[Saved entries]

# # # # #

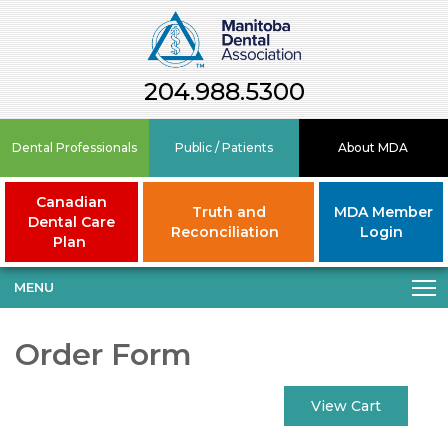
204.988.5300
Dental Professionals
Public / Patients
About MDA
Canadian
Truth and
MDA Member
Dental Care
Reconciliation
Login
Plan
MENU
Order Form
View Cart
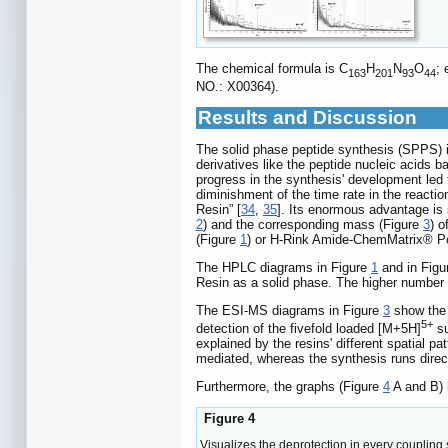
The chemical formula is C
H
N
O
;
163
201
93
44
NO.: X00364).
Results and Discussion
The solid phase peptide synthesis (SPPS) in
derivatives like the peptide nucleic acids
progress in the synthesis' development led t
diminishment of the time rate in the reactio
Resin” [
34
,
35
]. Its enormous advantage is
2
) and the corresponding mass (Figure
3
) 
(Figure
1
) or H-Rink Amide-ChemMatrix® P
The HPLC diagrams in Figure
1
and in Fig
Resin as a solid phase. The higher number o
The ESI-MS diagrams in Figure
3
show the 
5+
detection of the fivefold loaded [M+5H]
su
explained by the resins' different spatial
mediated, whereas the synthesis runs dire
Furthermore, the graphs (Figure
4
A and B) h
Figure 4
Visualizes the deprotection in every coupling s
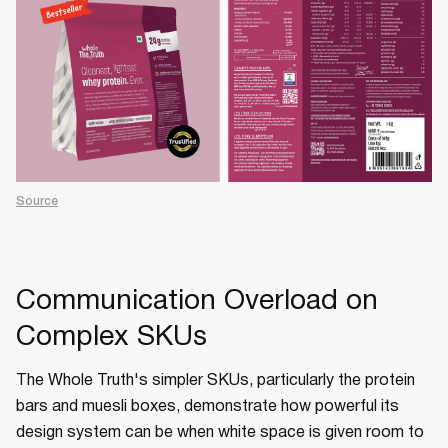
Source
Communication Overload on
Complex SKUs
The Whole Truth's simpler SKUs, particularly the protein
bars and muesli boxes, demonstrate how powerful its
design system can be when white space is given room to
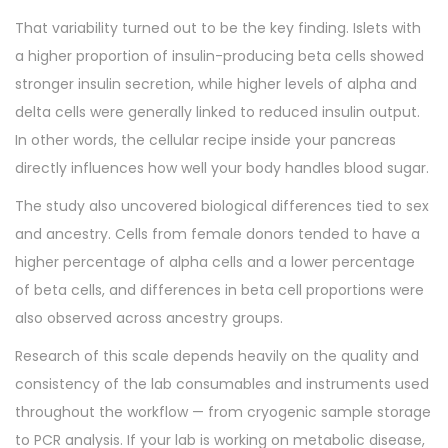
That variability turned out to be the key finding. Islets with
a higher proportion of insulin-producing beta cells showed
stronger insulin secretion, while higher levels of alpha and
delta cells were generally linked to reduced insulin output.
In other words, the cellular recipe inside your pancreas
directly influences how well your body handles blood sugar.
The study also uncovered biological differences tied to sex
and ancestry. Cells from female donors tended to have a
higher percentage of alpha cells and a lower percentage
of beta cells, and differences in beta cell proportions were
also observed across ancestry groups.
Research of this scale depends heavily on the quality and
consistency of the lab consumables and instruments used
throughout the workflow — from cryogenic sample storage
to PCR analysis. If your lab is working on metabolic disease,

# # # # #

▶ [DIRECTIONS FOR THIS TASK]: Copy range, inclusive: the line holding "diminishment of the time rate in the reactio" to the line holding "Resin as a solid phase. The higher number o". Reproduce exactly those lines of the records above and no others.

▶ [OUTPUT OF THE TASK]:
diminishment of the time rate in the reactio
Resin” [
34
,
35
]. Its enormous advantage is
2
) and the corresponding mass (Figure
3
) 
(Figure
1
) or H-Rink Amide-ChemMatrix® P
The HPLC diagrams in Figure
1
and in Fig
Resin as a solid phase. The higher number o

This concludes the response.